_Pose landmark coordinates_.
Start of Block

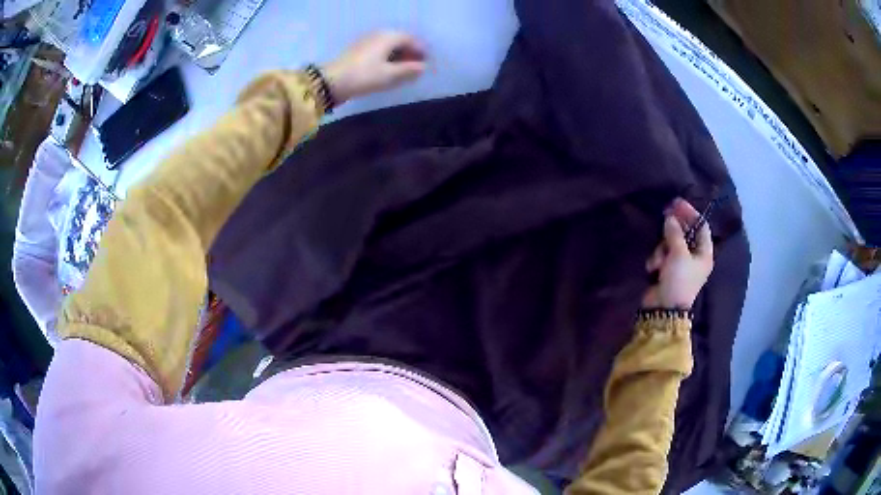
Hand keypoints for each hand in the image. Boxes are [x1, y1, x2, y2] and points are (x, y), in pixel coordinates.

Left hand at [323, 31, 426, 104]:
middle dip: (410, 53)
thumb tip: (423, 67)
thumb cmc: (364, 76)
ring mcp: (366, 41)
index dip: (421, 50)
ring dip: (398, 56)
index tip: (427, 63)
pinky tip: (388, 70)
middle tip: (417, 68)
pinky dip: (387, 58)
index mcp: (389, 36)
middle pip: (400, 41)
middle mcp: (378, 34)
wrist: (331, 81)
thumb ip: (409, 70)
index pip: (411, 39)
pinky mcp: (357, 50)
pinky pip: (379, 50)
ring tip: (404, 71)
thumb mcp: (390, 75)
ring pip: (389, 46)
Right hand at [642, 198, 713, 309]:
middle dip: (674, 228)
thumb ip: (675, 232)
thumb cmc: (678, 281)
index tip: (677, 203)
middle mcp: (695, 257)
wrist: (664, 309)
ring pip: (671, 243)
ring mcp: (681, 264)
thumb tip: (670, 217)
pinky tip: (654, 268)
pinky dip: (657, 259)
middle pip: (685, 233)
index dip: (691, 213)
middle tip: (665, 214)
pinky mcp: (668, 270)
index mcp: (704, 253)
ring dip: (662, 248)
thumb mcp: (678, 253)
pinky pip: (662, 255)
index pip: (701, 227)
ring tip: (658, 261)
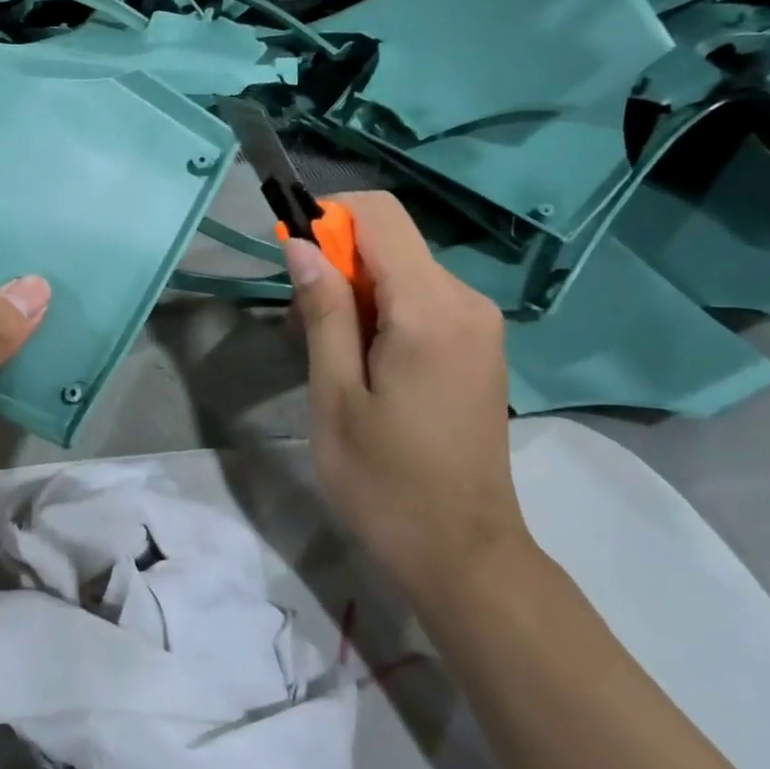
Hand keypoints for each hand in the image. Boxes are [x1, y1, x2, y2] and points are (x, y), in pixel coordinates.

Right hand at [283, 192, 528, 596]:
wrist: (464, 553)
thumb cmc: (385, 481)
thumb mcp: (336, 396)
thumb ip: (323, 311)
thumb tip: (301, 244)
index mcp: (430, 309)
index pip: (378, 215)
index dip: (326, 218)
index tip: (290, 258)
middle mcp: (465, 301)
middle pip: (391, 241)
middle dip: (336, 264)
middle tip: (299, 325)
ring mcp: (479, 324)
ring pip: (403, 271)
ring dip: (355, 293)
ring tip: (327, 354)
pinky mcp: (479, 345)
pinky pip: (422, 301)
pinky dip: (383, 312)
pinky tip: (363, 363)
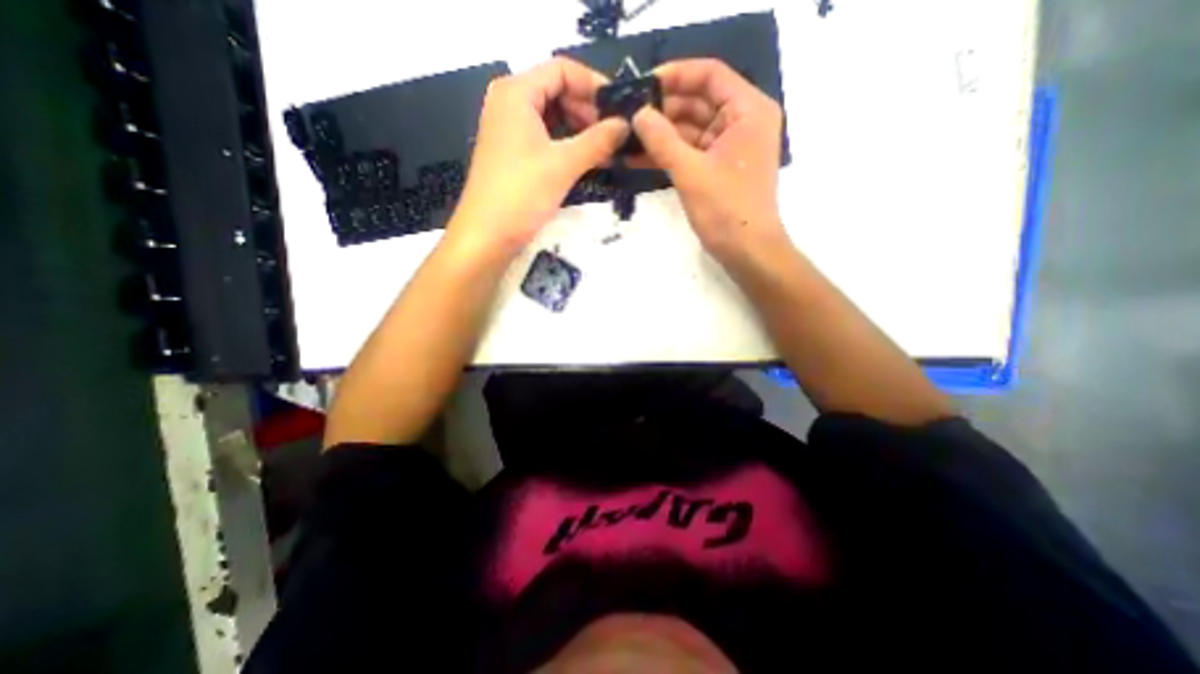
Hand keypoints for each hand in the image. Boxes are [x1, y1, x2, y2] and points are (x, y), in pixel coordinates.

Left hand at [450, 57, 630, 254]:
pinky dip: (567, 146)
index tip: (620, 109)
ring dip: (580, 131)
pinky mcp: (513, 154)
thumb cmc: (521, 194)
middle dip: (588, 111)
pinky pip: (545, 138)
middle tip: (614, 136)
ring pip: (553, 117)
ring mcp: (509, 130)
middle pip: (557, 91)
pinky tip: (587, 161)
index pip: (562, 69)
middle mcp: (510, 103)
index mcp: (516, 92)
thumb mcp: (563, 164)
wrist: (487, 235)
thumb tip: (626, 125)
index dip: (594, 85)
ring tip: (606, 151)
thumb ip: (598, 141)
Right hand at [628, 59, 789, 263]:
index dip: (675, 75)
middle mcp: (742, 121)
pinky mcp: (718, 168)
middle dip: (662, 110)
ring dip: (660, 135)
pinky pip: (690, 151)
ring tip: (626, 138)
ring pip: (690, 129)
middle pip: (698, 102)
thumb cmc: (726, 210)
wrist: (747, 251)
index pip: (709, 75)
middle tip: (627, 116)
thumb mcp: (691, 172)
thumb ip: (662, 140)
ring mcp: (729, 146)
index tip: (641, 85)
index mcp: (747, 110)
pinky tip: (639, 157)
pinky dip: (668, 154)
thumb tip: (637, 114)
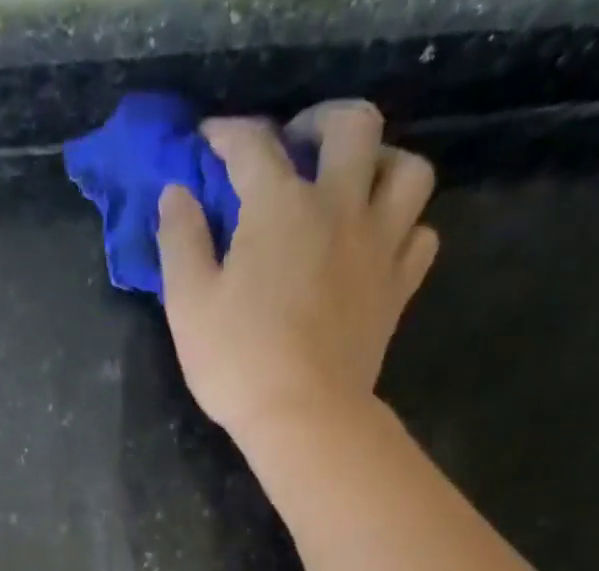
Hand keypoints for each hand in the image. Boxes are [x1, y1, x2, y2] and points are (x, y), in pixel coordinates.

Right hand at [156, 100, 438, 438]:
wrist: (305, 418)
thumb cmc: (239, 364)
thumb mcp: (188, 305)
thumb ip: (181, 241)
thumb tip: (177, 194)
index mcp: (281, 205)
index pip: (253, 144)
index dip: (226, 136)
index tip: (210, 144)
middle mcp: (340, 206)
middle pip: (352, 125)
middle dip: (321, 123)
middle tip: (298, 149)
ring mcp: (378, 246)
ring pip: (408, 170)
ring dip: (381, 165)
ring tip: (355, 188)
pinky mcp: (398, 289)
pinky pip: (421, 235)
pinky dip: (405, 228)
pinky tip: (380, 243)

End of Block
Start of Block

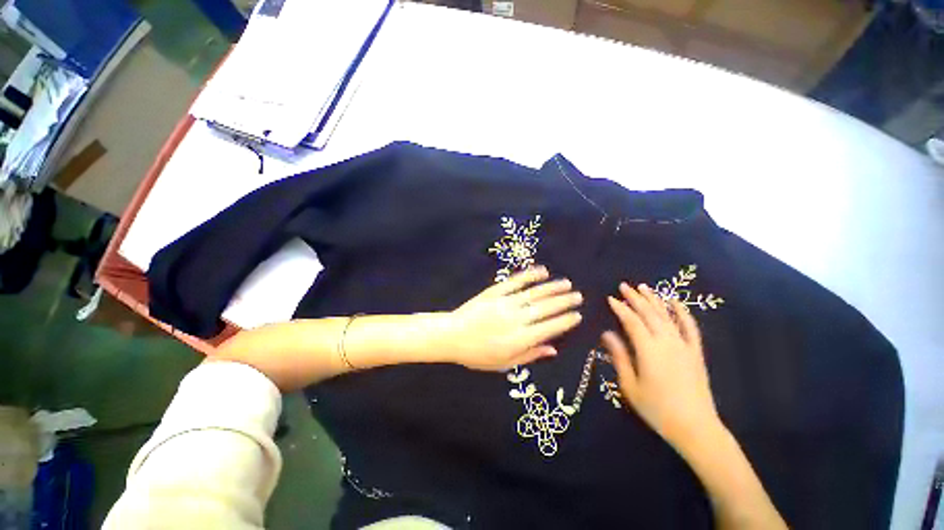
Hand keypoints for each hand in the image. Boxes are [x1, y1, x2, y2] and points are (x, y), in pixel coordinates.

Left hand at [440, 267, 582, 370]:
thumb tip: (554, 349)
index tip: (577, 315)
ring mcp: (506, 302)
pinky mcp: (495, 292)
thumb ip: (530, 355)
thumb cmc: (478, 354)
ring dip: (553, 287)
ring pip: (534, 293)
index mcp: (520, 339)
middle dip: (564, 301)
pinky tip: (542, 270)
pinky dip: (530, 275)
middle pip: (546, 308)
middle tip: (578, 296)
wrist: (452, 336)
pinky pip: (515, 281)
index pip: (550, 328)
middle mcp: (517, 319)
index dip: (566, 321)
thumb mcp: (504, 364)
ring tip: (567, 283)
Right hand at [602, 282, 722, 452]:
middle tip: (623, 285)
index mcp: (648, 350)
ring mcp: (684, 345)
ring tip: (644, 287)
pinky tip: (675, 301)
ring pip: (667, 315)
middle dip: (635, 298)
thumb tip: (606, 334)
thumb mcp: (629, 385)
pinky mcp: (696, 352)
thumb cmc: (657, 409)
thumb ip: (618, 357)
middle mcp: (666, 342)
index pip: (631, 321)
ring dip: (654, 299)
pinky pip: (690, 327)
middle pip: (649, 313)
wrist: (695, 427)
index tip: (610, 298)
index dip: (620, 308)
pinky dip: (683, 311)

End of Block

_The task_.
Only one stretch of the data above is needed. Restate it word for word, from the line containing "ring mcp: (378, 246)" through the line containing "pinky tip: (380, 243)", both ends included.

_Your solution_.
ring mcp: (378, 246)
ring pip: (408, 170)
ring dip: (381, 165)
ring tip: (355, 188)
pinky mcp: (398, 289)
pinky pip: (421, 235)
pinky dip: (405, 228)
pinky tip: (380, 243)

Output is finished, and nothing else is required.